ACTION ITEM
Copy out the rows word for word, from the very first line down through the line containing "Fostul șef al PNL Timiș, Alin Nica, contestă", including both of those lines.

[STORED DATA]

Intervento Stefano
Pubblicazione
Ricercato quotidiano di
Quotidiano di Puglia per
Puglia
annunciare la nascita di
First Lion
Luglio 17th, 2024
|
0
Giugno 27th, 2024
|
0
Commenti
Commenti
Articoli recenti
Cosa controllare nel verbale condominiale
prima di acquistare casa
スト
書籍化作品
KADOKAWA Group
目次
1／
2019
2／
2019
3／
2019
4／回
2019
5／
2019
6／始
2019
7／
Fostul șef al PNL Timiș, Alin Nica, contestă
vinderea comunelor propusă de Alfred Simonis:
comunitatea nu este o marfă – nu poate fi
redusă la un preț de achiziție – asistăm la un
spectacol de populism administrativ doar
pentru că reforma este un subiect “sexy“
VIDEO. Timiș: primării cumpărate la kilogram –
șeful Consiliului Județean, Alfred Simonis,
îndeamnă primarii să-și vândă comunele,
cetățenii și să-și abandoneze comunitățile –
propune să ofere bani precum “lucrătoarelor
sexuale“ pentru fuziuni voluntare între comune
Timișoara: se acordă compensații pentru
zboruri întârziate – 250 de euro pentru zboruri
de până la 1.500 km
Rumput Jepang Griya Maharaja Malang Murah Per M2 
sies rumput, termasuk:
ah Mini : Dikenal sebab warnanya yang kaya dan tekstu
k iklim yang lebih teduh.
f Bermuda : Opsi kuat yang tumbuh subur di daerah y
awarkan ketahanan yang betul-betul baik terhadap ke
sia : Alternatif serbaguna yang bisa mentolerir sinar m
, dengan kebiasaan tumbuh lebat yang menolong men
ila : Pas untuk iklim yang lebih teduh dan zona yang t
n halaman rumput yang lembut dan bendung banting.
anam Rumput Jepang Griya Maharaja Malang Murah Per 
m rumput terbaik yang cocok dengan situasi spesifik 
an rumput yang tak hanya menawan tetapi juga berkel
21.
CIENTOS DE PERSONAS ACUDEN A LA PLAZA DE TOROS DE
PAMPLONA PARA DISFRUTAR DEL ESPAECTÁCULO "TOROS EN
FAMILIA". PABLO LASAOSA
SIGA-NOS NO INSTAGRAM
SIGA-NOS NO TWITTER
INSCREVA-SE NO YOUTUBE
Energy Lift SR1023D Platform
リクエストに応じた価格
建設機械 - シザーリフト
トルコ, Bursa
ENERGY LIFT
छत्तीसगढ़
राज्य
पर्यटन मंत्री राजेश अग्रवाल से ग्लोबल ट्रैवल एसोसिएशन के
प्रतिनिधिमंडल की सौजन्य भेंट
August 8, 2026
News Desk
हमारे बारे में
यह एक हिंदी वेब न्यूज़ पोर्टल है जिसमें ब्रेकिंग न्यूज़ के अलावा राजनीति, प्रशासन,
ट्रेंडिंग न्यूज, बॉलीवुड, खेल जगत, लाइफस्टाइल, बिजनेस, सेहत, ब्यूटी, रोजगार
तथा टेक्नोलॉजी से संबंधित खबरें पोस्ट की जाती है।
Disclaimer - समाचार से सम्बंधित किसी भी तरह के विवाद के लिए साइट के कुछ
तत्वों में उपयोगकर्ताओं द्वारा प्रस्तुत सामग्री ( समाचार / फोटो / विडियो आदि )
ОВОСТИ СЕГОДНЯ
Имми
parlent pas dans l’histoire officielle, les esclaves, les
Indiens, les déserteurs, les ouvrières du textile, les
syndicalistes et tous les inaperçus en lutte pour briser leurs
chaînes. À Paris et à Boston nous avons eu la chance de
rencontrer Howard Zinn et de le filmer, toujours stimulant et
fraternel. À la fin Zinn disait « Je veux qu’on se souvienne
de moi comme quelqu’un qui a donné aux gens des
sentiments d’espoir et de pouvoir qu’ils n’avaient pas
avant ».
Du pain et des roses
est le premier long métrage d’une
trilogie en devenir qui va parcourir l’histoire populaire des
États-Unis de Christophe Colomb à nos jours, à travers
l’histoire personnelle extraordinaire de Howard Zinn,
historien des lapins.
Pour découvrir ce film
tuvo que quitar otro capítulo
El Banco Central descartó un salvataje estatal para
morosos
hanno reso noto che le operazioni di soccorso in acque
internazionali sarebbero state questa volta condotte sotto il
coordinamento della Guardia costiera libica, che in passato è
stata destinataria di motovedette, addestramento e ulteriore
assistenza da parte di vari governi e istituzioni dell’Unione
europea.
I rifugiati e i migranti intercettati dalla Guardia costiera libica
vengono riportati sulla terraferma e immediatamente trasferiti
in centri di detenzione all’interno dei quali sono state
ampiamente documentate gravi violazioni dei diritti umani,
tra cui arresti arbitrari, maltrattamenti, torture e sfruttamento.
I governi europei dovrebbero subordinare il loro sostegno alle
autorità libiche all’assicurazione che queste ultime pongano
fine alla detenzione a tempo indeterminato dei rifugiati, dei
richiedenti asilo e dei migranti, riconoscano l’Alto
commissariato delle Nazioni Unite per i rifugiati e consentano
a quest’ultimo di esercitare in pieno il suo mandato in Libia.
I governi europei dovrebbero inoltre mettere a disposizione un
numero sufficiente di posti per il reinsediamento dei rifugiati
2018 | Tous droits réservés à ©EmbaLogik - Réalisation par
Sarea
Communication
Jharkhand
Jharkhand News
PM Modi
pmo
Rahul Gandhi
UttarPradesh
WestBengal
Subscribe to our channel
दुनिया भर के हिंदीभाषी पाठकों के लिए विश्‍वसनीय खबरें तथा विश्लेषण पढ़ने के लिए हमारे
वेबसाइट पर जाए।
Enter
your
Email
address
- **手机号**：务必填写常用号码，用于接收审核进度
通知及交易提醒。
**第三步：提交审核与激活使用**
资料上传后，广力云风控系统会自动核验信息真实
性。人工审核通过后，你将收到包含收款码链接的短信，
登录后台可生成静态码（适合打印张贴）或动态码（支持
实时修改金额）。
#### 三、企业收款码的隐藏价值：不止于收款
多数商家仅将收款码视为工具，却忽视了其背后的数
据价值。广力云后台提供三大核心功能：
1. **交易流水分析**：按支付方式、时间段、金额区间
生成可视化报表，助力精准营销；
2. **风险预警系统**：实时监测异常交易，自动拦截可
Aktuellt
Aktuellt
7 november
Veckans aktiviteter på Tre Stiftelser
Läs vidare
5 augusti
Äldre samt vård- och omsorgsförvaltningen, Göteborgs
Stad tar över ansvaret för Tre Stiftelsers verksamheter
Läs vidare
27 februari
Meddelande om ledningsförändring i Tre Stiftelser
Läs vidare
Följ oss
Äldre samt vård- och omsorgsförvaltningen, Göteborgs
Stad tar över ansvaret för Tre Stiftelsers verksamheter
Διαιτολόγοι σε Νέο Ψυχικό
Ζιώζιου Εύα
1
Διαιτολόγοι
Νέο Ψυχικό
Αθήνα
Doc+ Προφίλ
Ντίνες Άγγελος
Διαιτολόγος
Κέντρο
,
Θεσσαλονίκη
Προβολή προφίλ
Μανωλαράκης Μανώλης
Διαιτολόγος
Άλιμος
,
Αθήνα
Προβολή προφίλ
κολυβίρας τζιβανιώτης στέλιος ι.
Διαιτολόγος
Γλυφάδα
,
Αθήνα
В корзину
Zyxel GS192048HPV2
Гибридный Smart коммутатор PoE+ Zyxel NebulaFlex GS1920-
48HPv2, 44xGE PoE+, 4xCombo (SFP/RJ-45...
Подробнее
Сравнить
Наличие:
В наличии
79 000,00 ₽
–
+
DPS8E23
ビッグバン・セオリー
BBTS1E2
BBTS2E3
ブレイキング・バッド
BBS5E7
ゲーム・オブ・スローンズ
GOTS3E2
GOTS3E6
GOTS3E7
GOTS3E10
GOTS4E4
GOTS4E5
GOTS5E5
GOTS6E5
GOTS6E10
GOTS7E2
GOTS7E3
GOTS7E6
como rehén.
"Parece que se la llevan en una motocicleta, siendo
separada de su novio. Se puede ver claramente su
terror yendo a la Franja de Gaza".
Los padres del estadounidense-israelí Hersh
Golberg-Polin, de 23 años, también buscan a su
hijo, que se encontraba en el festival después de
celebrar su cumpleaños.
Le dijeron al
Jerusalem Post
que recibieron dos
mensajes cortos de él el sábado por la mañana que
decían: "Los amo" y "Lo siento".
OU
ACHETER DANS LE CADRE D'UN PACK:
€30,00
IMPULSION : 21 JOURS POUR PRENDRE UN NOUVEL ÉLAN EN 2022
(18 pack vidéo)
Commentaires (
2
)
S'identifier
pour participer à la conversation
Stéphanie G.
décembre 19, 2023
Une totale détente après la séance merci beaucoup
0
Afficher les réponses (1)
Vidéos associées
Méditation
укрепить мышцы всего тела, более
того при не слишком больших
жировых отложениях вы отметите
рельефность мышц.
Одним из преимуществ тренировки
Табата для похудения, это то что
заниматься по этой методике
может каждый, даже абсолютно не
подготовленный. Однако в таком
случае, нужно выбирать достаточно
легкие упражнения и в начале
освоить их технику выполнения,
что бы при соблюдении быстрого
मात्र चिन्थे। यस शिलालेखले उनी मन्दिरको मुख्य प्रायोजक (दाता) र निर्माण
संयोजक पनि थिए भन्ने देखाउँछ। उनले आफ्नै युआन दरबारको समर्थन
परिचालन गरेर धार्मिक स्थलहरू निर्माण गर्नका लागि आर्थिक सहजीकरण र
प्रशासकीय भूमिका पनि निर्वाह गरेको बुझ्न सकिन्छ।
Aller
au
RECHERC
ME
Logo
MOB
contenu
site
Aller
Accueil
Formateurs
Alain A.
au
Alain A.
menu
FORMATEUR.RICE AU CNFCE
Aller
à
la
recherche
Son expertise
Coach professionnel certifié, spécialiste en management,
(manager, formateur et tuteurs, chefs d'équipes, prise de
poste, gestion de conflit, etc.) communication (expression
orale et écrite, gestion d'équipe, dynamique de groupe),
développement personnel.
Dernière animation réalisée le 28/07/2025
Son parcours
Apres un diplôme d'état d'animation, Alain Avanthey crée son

[/STORED DATA]

YOUR RESPONSE
Intervento Stefano
Pubblicazione
Ricercato quotidiano di
Quotidiano di Puglia per
Puglia
annunciare la nascita di
First Lion
Luglio 17th, 2024
|
0
Giugno 27th, 2024
|
0
Commenti
Commenti
Articoli recenti
Cosa controllare nel verbale condominiale
prima di acquistare casa
スト
書籍化作品
KADOKAWA Group
目次
1／
2019
2／
2019
3／
2019
4／回
2019
5／
2019
6／始
2019
7／
Fostul șef al PNL Timiș, Alin Nica, contestă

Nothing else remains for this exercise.